Extracted information:

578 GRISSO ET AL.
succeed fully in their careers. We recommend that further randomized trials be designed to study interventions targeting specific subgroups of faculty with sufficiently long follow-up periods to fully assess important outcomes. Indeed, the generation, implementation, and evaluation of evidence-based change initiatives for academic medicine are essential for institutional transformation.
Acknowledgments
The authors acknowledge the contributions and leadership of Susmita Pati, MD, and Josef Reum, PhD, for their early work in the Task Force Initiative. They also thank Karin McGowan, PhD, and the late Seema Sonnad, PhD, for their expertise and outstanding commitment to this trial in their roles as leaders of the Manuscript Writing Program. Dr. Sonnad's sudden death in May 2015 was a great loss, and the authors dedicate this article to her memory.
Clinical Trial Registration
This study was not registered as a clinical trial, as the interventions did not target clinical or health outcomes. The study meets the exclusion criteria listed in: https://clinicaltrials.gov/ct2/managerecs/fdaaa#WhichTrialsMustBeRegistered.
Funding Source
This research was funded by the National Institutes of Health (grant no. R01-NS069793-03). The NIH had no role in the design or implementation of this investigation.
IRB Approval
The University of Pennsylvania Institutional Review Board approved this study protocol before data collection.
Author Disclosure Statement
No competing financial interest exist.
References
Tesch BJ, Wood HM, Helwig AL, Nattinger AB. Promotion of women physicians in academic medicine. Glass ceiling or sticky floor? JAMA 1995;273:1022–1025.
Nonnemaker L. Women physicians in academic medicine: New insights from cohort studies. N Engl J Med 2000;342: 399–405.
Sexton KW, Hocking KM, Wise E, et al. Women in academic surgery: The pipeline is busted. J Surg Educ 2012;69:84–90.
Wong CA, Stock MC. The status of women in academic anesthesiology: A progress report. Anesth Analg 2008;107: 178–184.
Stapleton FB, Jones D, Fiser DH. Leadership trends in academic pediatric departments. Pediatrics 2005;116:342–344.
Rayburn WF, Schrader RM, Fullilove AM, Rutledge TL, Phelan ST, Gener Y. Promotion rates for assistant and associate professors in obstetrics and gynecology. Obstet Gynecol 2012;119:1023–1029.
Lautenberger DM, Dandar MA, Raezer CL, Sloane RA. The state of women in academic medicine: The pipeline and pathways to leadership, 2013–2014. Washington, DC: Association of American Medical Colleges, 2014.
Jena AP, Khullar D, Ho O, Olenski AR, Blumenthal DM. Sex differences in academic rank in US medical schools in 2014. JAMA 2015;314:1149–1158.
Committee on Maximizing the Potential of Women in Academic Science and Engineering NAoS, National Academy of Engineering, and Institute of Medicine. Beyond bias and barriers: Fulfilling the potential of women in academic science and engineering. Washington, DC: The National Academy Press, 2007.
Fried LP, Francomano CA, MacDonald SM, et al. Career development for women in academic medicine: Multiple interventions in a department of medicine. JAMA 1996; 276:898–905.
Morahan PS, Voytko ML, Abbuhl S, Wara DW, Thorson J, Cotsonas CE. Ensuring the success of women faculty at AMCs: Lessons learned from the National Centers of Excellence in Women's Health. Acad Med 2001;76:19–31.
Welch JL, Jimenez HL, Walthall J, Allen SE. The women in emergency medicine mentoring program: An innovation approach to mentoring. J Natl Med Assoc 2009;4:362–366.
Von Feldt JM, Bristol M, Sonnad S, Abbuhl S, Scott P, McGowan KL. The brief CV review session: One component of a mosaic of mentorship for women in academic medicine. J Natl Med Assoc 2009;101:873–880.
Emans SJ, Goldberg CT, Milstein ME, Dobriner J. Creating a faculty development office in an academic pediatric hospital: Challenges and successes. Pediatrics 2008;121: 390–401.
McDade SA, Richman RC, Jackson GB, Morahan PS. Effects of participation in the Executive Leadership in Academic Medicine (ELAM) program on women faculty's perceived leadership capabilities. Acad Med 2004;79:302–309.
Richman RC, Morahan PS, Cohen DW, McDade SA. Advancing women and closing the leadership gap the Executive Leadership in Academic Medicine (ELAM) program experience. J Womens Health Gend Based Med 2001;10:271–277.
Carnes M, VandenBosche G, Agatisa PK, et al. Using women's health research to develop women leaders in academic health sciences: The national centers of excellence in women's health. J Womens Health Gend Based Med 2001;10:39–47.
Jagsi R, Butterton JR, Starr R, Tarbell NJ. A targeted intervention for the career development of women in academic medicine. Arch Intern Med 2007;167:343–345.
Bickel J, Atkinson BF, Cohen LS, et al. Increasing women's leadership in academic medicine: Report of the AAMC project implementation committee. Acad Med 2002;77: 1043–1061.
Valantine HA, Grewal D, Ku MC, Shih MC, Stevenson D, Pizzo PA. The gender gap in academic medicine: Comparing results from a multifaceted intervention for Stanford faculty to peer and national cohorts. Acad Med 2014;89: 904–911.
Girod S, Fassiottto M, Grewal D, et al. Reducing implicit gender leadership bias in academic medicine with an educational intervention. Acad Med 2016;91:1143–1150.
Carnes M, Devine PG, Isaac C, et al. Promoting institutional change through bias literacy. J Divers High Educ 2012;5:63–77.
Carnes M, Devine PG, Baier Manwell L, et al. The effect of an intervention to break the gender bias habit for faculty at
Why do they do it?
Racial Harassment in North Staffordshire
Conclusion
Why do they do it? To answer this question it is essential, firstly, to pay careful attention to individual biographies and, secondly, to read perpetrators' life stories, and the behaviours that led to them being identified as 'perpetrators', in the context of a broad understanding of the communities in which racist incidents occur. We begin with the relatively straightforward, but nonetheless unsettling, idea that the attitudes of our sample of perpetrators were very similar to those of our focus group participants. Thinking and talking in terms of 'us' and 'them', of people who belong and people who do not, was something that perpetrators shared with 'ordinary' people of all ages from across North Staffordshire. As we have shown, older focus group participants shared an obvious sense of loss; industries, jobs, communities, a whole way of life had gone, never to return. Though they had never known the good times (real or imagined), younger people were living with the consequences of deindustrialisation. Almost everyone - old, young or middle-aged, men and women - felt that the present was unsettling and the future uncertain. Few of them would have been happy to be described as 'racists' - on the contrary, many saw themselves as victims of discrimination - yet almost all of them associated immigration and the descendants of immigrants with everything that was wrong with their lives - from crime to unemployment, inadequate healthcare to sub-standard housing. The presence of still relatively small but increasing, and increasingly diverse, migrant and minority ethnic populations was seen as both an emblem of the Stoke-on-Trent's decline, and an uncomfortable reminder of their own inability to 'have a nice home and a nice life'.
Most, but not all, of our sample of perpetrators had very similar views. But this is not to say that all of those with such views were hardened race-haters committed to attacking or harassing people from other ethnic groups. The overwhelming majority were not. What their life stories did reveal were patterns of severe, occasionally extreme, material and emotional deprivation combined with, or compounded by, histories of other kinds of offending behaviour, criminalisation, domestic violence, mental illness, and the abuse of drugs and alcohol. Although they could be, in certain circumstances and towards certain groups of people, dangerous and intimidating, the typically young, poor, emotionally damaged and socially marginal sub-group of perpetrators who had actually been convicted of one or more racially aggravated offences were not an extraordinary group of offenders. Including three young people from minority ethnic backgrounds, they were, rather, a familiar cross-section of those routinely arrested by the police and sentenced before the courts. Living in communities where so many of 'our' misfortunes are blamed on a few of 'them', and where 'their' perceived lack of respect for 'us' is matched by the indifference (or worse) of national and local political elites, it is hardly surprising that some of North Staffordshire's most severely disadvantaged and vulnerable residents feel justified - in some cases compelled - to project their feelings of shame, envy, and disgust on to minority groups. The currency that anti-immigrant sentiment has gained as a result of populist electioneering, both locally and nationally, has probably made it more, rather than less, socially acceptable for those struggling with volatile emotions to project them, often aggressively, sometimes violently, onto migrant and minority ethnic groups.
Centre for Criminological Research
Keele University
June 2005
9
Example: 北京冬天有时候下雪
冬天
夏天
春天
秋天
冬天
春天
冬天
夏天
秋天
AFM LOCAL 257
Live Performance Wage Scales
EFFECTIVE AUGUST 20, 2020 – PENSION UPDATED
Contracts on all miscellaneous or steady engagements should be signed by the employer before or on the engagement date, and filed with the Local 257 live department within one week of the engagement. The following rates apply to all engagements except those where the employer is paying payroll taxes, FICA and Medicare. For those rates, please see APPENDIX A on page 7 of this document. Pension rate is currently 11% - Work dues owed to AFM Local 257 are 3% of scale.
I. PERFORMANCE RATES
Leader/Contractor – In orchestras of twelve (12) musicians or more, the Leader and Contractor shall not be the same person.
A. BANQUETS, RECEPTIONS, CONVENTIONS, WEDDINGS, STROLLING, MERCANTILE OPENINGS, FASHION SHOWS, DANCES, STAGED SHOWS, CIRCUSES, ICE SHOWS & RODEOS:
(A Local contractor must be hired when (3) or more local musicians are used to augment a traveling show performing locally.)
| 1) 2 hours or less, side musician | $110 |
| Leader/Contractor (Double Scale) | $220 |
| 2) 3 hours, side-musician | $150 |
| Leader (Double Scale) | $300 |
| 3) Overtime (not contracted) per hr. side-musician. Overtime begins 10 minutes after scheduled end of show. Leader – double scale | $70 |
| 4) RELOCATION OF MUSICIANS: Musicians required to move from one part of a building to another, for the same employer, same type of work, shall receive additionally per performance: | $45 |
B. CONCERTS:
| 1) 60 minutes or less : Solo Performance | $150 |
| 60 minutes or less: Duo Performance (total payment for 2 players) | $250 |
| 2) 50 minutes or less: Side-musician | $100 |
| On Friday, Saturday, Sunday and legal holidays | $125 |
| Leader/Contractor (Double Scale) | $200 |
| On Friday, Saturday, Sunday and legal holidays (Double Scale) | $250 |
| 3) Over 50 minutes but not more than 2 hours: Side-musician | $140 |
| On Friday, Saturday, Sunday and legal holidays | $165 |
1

Work request:
Keep both end lines and retype everything in the records above from the line containing "Jagsi R, Butterton" through the line containing "Bickel J, Atkinson", exactly, with nothing else.

Task response:
Jagsi R, Butterton JR, Starr R, Tarbell NJ. A targeted intervention for the career development of women in academic medicine. Arch Intern Med 2007;167:343–345.
Bickel J, Atkinson BF, Cohen LS, et al. Increasing women's leadership in academic medicine: Report of the AAMC project implementation committee. Acad Med 2002;77: 1043–1061.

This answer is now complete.